How receptive Lighthizer is to amending the tariff list will be determined over the next few days. For the Trump tariff strategy to work, however, it must be broad-based with few exemptions, said Robert E. Scott, senior economist and director of trade and manufacturing policy at the Economic Policy Institute. Scott supports tariffs as a way to change unfair Chinese trade practices and to maximize production and research and development in the United States.

The argument made by Medical Alley and AdvaMed, the country's largest device maker trade group, on behalf of Minnesota companies such as Medtronic, 3M, Smiths Medical, Boston Scientific, Abbott, Ecolab, Colopast and Cantel Medical, centers on the inability of the tariffs to create U.S. jobs in the med-tech space.

The medical technology industry ran a $1.1 billion worldwide trade surplus in 2017, according to prefiled testimony by Ralph Ives, AdvaMed's executive vice president of global strategy and analysis. Trade is roughly balanced in med-tech sales to and purchases from China.

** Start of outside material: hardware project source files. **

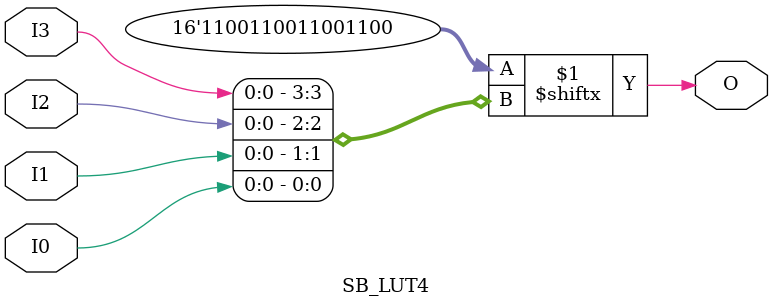
<source format=v>

`default_nettype none

module SB_LUT4 #(
	parameter [15 : 0] LUT_INIT = 16'b1100110011001100)
      (
       input wire I0,
       input wire I1,
       input wire I2,
       input wire I3,
       output wire O
      );

  assign O = LUT_INIT[{I3, I2, I1, I0}];

endmodule // SB_LUT4

//======================================================================
// EOF tb_SB_LUT4.v
//======================================================================

</source>
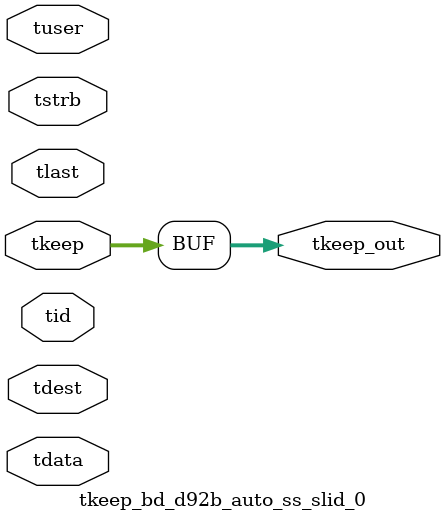
<source format=v>


`timescale 1ps/1ps

module tkeep_bd_d92b_auto_ss_slid_0 #
(
parameter C_S_AXIS_TDATA_WIDTH = 32,
parameter C_S_AXIS_TUSER_WIDTH = 0,
parameter C_S_AXIS_TID_WIDTH   = 0,
parameter C_S_AXIS_TDEST_WIDTH = 0,
parameter C_M_AXIS_TDATA_WIDTH = 32
)
(
input  [(C_S_AXIS_TDATA_WIDTH == 0 ? 1 : C_S_AXIS_TDATA_WIDTH)-1:0     ] tdata,
input  [(C_S_AXIS_TUSER_WIDTH == 0 ? 1 : C_S_AXIS_TUSER_WIDTH)-1:0     ] tuser,
input  [(C_S_AXIS_TID_WIDTH   == 0 ? 1 : C_S_AXIS_TID_WIDTH)-1:0       ] tid,
input  [(C_S_AXIS_TDEST_WIDTH == 0 ? 1 : C_S_AXIS_TDEST_WIDTH)-1:0     ] tdest,
input  [(C_S_AXIS_TDATA_WIDTH/8)-1:0 ] tkeep,
input  [(C_S_AXIS_TDATA_WIDTH/8)-1:0 ] tstrb,
input                                                                    tlast,
output [(C_M_AXIS_TDATA_WIDTH/8)-1:0 ] tkeep_out
);

assign tkeep_out = {tkeep[7:0]};

endmodule


</source>
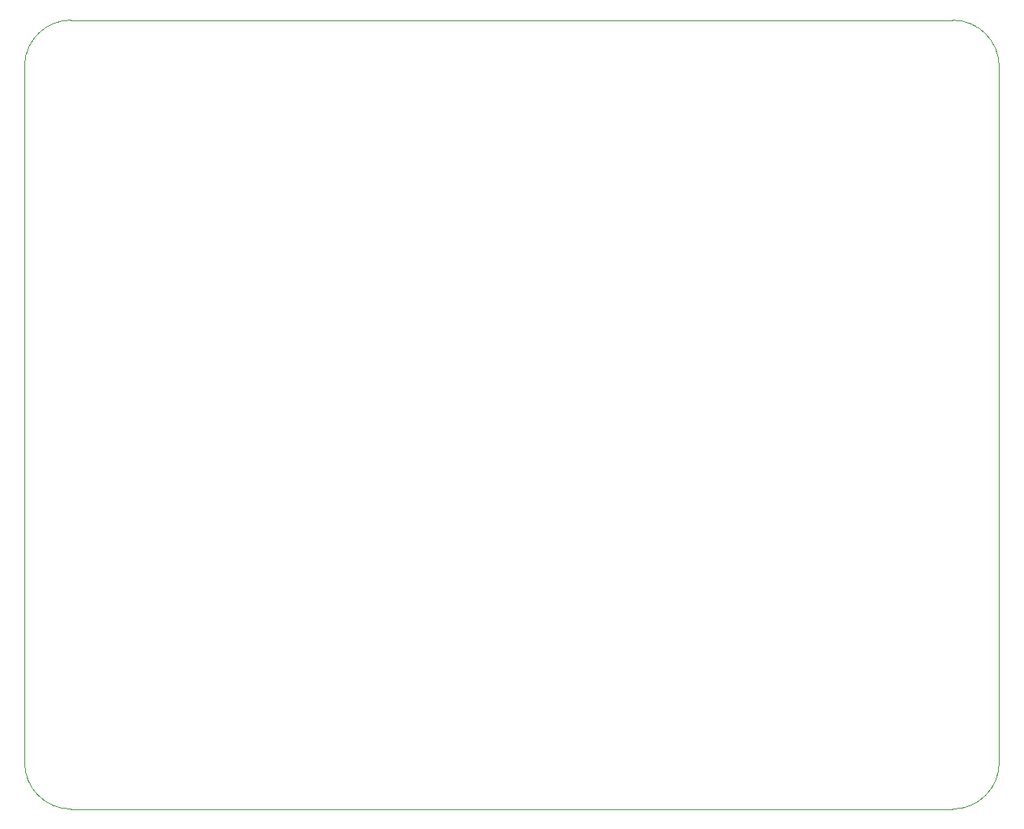
<source format=gbr>
%TF.GenerationSoftware,KiCad,Pcbnew,(6.0.0-rc1-314-g10be483430)*%
%TF.CreationDate,2021-12-21T20:43:16+01:00*%
%TF.ProjectId,ma12070p_amp_v1,6d613132-3037-4307-905f-616d705f7631,rev?*%
%TF.SameCoordinates,Original*%
%TF.FileFunction,Profile,NP*%
%FSLAX45Y45*%
G04 Gerber Fmt 4.5, Leading zero omitted, Abs format (unit mm)*
G04 Created by KiCad (PCBNEW (6.0.0-rc1-314-g10be483430)) date 2021-12-21 20:43:16*
%MOMM*%
%LPD*%
G01*
G04 APERTURE LIST*
%TA.AperFunction,Profile*%
%ADD10C,0.050000*%
%TD*%
G04 APERTURE END LIST*
D10*
X21500000Y-4700000D02*
G75*
G03*
X21000000Y-4200000I-500000J0D01*
G01*
X21000000Y-12700000D02*
G75*
G03*
X21500000Y-12200000I0J500000D01*
G01*
X11000000Y-12200000D02*
G75*
G03*
X11500000Y-12700000I500000J0D01*
G01*
X11500000Y-4199375D02*
G75*
G03*
X11000000Y-4675000I0J-500625D01*
G01*
X11000000Y-12200000D02*
X11000000Y-4675000D01*
X21000000Y-12700000D02*
X11500000Y-12700000D01*
X21500000Y-4700000D02*
X21500000Y-12200000D01*
X11500000Y-4199375D02*
X21000000Y-4200000D01*
M02*

</source>
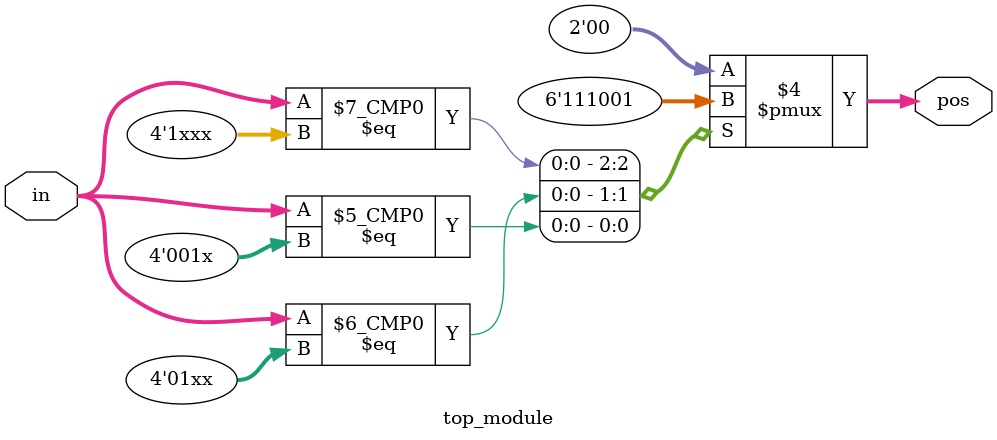
<source format=sv>
module top_module (
    input [3:0] in,
    output reg [1:0] pos
);

always @(*) begin
    case (in)
        4'b1xxx: pos = 2'd3;
        4'b01xx: pos = 2'd2;
        4'b001x: pos = 2'd1;
        4'b0001: pos = 2'd0;
        default: pos = 2'd0;
    endcase
end

endmodule

</source>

The med-tech products slated for tariffs account for more than half of all med-tech imports from China, according to Ives. Raising their costs by 25 percent puts at risk the trade surplus U.S. med-tech currently holds with the rest of the world.

"We are winning by the administration's own metric — the trade deficit," Ives' testimony states. "We rely on international trade, including imports of components and semifinished products from China to retain our leadership in a highly and increasingly competitive market."

Worldwide, the positive trade balance for U.S. med-tech sales has slipped from $5.5 billion in 2007. But the proposed tariff on Chinese imports and the retaliatory tariffs they would almost surely spark would make things worse, not better, Ives said.

Minnesota's agricultural sector has offered similar objections to the tariffs. Minnesota ag also runs surpluses that depend on global trade, especially with China.

But the medical technology sector can also draw on its mission of saving people or easing their pain.

As Mandle wrote to Lighthizer: "This decision isn't just about economics; it's about the lives of Americans."

Recent talks in China

U.S. representatives recently returned from China after a round of talks to see how to resolve issues of Chinese intellectual property theft, government subsidies that keep many U.S. companies out, and forced partnering of U.S. companies with Chinese companies in order to gain market access. These are among many issues that must be settled to avoid tariffs.

But an accompanying U.S. demand for China to reduce its annual trade surplus with the U.S. by $200 billion by 2020 is not seen by many trade experts as something the Chinese would or even could do.

"How can you tell a country it can't improve itself?" asked Robert Kudrle, an international trade specialist at the University of Minnesota.

Negotiations are still in the posturing and bluffing stage, Kudrle said. But in Minnesota, where more than 30,000 work for medical technology manufacturers, Mandle said protectionist tariffs on imports from China and retaliatory tariffs on exports to China add up to "negatively impact Minnesota's economy."

China currently buys $5 billion a year in U.S. medical devices, he noted. A growing Chinese economy and a gigantic, aging population should make for a growth market in U.S.-made medical devices.

"Reciprocal tariffs" and especially non-tariff regulatory barriers applied by the Chinese government "would only serve to benefit Chinese domestic manufacturers at the expense of U.S. — and especially Minnesota — medical technology manufacturers," Mandle said.